#### Goal of the exercise
Reproduce the lines of the rows below word for word, beginning with the line that contains "order: Rosales" and ending with the final line of the rows.

#### Supplied material
::::::::::
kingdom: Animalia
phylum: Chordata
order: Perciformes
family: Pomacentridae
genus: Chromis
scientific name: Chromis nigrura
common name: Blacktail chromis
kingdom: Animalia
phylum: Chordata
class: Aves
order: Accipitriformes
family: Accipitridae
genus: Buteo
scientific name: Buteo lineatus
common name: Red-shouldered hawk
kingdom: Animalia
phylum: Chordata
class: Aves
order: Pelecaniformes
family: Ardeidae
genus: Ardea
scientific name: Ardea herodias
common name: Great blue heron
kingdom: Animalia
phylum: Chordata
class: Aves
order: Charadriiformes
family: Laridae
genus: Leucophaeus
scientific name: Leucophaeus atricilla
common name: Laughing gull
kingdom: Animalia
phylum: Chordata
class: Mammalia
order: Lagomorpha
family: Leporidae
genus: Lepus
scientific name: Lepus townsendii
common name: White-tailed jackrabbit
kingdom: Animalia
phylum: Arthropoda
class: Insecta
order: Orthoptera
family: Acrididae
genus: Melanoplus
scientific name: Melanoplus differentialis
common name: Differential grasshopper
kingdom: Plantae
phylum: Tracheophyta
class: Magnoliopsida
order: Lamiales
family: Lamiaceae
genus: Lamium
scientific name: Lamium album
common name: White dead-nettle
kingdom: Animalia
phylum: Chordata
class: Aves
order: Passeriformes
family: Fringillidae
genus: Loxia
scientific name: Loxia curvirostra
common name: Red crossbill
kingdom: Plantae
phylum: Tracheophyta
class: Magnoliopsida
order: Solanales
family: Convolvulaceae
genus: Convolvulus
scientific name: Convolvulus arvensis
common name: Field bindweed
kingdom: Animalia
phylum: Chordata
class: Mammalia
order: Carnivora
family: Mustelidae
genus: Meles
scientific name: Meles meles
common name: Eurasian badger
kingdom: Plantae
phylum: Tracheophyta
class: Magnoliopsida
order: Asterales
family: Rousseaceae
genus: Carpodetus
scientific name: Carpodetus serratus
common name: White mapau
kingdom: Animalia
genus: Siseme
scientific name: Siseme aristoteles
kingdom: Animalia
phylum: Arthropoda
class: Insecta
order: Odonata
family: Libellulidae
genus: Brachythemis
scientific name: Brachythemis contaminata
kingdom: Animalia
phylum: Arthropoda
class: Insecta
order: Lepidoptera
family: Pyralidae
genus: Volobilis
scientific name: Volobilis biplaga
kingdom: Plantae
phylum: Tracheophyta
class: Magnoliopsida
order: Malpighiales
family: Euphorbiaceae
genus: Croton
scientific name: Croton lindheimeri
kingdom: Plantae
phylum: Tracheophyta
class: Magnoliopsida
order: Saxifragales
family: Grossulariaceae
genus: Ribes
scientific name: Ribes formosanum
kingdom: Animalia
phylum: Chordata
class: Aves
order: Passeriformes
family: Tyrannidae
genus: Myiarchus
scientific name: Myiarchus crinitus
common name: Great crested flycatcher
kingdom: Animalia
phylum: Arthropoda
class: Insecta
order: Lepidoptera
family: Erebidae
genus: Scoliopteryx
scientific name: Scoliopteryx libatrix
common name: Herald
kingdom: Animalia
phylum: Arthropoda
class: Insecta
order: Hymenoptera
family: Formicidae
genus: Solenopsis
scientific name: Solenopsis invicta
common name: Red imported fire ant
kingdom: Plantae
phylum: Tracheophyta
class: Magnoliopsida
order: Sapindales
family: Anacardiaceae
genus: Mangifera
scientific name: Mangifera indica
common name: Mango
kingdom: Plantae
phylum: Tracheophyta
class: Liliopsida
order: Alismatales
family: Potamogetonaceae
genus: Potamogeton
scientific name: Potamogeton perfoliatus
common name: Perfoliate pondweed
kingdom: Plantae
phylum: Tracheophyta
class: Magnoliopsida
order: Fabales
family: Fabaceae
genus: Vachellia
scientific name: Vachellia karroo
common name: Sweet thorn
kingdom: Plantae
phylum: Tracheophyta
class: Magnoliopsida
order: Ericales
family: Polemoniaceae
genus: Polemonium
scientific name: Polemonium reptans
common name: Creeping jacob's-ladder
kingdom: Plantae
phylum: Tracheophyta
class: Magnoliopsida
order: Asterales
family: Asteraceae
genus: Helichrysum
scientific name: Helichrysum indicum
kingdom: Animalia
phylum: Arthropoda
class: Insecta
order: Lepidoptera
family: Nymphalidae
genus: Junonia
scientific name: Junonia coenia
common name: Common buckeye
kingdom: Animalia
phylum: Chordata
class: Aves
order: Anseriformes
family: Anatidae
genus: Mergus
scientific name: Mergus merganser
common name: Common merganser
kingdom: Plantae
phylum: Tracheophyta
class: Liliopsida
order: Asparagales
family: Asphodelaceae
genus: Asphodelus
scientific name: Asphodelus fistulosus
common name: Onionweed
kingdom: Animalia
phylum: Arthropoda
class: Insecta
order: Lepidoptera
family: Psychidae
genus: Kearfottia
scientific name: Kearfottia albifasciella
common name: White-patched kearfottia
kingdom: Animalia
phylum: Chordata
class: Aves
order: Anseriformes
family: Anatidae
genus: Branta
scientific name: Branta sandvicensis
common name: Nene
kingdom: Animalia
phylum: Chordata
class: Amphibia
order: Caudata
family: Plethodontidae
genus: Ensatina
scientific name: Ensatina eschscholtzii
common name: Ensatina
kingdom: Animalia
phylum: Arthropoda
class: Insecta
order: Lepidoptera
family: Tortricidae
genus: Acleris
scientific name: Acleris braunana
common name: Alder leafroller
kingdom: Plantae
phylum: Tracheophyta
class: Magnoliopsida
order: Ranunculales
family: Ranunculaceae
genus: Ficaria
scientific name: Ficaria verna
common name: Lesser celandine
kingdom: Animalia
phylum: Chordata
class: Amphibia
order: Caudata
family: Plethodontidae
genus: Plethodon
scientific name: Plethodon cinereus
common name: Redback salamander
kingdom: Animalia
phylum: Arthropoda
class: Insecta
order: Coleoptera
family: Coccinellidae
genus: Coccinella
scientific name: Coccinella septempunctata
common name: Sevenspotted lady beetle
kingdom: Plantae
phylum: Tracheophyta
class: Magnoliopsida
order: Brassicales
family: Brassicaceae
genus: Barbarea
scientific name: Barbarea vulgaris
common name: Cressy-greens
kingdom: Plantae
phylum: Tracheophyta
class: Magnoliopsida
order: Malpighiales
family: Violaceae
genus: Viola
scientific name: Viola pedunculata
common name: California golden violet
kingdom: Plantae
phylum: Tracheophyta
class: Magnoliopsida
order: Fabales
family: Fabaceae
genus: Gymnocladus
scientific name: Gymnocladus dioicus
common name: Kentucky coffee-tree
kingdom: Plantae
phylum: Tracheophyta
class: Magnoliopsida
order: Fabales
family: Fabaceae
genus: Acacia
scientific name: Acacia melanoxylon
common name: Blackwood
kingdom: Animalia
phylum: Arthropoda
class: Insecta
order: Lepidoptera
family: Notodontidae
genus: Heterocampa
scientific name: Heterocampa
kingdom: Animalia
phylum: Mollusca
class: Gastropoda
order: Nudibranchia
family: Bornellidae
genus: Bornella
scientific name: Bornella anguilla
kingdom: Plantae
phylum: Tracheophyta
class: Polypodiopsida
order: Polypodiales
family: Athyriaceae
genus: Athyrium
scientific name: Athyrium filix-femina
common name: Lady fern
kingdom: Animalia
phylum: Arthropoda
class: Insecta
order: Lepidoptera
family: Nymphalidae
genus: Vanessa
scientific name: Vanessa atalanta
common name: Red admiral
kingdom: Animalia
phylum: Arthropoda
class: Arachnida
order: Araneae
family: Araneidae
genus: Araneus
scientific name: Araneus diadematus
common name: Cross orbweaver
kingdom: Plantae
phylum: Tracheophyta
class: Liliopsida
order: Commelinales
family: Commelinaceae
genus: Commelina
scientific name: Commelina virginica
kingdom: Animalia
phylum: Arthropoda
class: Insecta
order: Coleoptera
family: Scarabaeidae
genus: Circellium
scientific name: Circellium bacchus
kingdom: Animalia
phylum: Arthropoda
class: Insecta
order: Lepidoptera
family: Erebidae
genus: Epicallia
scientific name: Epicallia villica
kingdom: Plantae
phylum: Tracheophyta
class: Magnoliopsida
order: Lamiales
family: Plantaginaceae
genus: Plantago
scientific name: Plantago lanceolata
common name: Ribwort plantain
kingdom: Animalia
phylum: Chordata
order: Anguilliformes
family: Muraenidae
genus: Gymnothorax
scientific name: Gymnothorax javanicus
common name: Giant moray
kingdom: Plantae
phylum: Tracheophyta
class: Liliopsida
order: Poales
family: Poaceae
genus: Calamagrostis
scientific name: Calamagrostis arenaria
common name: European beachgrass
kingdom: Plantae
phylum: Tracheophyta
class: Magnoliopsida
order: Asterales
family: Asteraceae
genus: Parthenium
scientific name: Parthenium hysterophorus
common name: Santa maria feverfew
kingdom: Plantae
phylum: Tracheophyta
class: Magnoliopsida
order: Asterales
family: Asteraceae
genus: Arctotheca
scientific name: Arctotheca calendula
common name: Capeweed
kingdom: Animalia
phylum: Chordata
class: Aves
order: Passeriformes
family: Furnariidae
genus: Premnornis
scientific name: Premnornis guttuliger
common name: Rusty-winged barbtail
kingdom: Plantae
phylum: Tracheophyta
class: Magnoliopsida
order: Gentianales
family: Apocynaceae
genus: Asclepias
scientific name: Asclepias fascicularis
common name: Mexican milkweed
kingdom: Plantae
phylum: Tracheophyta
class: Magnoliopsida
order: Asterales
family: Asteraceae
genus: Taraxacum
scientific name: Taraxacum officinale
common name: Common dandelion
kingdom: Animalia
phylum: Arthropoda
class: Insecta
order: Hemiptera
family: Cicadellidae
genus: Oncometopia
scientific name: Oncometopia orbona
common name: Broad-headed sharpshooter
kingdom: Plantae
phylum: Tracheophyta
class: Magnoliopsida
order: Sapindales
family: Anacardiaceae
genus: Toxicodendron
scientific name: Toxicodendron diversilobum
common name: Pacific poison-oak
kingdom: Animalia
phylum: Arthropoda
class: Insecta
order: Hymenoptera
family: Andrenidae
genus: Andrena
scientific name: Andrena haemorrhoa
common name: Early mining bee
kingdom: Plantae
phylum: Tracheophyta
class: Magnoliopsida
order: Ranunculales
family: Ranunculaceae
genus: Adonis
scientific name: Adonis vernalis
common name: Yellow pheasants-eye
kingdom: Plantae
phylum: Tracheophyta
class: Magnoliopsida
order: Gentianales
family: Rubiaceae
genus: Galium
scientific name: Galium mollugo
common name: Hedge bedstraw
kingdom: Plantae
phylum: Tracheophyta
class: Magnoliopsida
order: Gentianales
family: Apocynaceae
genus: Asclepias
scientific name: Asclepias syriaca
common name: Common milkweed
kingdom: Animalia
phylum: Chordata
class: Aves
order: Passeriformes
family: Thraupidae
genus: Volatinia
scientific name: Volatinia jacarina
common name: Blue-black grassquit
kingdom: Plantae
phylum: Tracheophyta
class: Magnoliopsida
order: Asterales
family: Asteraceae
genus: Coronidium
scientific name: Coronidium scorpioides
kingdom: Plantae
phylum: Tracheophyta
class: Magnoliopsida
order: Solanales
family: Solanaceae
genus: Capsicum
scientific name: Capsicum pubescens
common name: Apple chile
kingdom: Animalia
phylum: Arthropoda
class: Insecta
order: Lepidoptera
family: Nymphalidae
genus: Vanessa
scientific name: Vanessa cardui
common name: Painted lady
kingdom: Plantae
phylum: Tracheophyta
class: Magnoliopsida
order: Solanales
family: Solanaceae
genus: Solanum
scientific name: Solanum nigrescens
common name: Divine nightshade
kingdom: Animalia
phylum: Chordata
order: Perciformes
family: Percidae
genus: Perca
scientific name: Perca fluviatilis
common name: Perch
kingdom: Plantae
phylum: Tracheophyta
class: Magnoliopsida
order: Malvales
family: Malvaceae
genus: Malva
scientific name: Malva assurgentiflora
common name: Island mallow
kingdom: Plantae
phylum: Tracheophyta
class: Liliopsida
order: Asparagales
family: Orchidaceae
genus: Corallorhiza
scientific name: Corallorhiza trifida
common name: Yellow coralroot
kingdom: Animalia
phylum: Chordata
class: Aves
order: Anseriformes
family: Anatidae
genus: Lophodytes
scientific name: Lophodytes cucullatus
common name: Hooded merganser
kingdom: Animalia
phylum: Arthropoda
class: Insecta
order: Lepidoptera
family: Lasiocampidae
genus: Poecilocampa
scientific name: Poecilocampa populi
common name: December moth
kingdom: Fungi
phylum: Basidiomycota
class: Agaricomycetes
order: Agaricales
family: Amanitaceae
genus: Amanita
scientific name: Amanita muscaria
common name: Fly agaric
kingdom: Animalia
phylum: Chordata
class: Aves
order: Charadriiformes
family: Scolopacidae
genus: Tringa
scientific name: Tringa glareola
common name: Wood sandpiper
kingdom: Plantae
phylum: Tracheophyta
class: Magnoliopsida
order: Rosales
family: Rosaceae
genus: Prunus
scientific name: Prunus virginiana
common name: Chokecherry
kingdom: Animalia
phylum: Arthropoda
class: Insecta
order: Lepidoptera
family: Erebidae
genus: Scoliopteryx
::::::::::
#### Response
order: Rosales
family: Rosaceae
genus: Prunus
scientific name: Prunus virginiana
common name: Chokecherry
kingdom: Animalia
phylum: Arthropoda
class: Insecta
order: Lepidoptera
family: Erebidae
genus: Scoliopteryx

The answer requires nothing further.